RECORDS SUPPLIED section start

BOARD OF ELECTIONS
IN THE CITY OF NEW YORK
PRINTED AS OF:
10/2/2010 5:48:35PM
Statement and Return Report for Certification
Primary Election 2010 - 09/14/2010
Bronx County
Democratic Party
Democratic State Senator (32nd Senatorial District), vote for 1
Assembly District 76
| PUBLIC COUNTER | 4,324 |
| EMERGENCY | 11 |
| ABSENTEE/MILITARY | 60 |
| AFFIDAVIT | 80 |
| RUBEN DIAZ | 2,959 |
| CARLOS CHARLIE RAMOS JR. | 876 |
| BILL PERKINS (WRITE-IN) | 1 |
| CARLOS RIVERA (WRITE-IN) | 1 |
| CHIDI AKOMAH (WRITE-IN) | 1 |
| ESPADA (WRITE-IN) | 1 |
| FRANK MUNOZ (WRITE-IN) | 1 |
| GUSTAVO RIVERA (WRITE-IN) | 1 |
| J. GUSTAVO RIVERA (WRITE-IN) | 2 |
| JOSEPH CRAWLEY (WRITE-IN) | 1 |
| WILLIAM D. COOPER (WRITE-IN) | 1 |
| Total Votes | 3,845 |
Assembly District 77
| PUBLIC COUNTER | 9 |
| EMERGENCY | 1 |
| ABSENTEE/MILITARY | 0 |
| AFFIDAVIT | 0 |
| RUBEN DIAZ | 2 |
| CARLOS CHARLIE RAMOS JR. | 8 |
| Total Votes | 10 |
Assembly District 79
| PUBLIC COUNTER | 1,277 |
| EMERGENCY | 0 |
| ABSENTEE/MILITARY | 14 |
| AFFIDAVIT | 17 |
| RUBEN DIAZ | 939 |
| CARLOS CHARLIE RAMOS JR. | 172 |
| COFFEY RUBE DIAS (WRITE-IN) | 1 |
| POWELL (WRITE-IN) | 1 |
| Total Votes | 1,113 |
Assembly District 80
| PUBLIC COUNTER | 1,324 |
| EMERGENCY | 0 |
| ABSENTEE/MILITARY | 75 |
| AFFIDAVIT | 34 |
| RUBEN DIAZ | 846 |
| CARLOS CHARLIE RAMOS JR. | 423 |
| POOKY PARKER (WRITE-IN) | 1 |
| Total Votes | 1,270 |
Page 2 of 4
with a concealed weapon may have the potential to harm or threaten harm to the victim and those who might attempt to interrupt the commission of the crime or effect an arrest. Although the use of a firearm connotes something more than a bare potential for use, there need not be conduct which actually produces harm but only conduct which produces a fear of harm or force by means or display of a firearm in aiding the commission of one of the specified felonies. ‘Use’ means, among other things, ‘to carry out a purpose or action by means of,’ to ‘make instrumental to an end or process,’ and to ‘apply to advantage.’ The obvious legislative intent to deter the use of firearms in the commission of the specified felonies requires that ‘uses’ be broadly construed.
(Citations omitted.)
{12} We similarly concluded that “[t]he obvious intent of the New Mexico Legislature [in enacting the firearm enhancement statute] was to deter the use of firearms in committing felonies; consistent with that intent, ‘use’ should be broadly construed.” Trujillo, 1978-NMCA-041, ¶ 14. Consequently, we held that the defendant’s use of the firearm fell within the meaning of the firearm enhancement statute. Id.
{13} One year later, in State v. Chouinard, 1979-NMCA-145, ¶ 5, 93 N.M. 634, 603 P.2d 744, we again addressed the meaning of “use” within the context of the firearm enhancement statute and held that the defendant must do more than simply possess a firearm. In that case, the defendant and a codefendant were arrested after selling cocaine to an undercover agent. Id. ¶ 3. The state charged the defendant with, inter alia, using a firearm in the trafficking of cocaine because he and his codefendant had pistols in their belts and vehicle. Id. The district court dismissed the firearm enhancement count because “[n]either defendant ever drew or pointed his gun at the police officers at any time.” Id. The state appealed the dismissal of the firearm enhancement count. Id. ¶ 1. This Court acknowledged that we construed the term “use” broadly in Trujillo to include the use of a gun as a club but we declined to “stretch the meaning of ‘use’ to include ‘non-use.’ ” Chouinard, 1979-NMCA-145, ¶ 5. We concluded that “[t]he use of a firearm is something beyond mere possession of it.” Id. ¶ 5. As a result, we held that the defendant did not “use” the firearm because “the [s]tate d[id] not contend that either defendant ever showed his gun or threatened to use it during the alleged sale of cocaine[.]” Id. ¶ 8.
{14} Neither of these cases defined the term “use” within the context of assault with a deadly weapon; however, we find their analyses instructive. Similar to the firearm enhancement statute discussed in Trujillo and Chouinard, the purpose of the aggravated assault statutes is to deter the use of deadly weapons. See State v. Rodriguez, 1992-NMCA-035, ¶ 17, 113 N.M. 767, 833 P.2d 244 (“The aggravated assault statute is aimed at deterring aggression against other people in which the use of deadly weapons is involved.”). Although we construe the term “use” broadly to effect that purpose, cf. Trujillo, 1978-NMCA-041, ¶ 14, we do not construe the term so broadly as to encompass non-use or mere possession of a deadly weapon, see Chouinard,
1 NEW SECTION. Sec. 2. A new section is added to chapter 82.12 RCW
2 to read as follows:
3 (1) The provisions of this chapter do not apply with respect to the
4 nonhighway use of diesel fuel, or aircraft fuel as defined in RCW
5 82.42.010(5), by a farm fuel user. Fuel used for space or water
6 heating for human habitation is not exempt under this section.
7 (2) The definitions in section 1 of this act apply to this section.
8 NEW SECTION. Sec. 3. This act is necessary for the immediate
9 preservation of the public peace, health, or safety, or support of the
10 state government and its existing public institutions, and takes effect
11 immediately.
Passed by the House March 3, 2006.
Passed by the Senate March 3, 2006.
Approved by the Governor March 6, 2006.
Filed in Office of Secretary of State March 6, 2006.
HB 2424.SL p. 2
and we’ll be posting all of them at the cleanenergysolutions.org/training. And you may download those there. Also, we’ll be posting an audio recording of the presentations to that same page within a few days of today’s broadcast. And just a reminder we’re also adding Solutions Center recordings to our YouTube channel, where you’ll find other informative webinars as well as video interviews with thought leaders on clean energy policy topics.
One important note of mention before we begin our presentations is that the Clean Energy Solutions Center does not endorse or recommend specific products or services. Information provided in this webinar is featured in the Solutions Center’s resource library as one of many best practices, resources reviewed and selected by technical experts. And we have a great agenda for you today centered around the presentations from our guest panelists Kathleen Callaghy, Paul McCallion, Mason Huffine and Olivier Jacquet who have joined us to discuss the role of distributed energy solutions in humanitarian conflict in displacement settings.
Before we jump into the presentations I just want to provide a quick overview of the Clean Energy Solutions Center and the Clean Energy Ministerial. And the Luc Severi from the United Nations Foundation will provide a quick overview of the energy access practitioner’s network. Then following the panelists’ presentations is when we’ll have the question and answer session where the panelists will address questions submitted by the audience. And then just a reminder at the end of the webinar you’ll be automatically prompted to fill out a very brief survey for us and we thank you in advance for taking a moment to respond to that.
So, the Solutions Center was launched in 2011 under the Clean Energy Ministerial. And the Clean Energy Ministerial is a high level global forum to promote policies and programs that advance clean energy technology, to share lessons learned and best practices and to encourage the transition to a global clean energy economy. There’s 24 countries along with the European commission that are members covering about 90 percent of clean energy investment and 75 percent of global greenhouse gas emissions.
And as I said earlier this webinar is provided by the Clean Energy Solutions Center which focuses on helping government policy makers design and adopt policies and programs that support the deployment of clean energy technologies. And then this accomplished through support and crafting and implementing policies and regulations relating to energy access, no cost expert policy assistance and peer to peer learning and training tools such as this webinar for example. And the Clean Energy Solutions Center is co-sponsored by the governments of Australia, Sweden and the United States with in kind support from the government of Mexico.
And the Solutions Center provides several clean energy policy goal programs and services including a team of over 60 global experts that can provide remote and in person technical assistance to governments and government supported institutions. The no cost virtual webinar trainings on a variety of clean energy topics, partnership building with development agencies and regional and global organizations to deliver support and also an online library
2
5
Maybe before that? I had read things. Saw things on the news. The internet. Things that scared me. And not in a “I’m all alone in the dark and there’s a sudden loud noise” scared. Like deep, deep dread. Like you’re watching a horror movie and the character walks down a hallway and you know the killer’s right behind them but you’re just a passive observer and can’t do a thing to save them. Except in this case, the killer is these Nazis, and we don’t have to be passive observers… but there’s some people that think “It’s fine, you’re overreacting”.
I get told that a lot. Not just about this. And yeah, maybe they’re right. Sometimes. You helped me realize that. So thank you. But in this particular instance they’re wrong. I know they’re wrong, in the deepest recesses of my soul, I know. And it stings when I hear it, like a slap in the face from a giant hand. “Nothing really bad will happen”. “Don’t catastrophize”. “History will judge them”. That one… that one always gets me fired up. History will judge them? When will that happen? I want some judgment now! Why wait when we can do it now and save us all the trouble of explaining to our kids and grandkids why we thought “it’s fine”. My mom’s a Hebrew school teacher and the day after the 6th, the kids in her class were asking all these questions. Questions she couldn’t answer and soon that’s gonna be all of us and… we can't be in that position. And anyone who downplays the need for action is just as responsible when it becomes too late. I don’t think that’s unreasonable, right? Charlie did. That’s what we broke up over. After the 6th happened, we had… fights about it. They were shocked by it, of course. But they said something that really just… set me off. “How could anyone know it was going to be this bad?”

RECORDS SUPPLIED section end

* **WHAT IS BEING ASKED**
In the data above, which lines lie between the line with "5 82.42.010(5), by" and the line with "One important note", inclusive? Print those lines exactly and nothing else.

* **FINISHED TASK**
5 82.42.010(5), by a farm fuel user. Fuel used for space or water
6 heating for human habitation is not exempt under this section.
7 (2) The definitions in section 1 of this act apply to this section.
8 NEW SECTION. Sec. 3. This act is necessary for the immediate
9 preservation of the public peace, health, or safety, or support of the
10 state government and its existing public institutions, and takes effect
11 immediately.
Passed by the House March 3, 2006.
Passed by the Senate March 3, 2006.
Approved by the Governor March 6, 2006.
Filed in Office of Secretary of State March 6, 2006.
HB 2424.SL p. 2
and we’ll be posting all of them at the cleanenergysolutions.org/training. And you may download those there. Also, we’ll be posting an audio recording of the presentations to that same page within a few days of today’s broadcast. And just a reminder we’re also adding Solutions Center recordings to our YouTube channel, where you’ll find other informative webinars as well as video interviews with thought leaders on clean energy policy topics.
One important note of mention before we begin our presentations is that the Clean Energy Solutions Center does not endorse or recommend specific products or services. Information provided in this webinar is featured in the Solutions Center’s resource library as one of many best practices, resources reviewed and selected by technical experts. And we have a great agenda for you today centered around the presentations from our guest panelists Kathleen Callaghy, Paul McCallion, Mason Huffine and Olivier Jacquet who have joined us to discuss the role of distributed energy solutions in humanitarian conflict in displacement settings.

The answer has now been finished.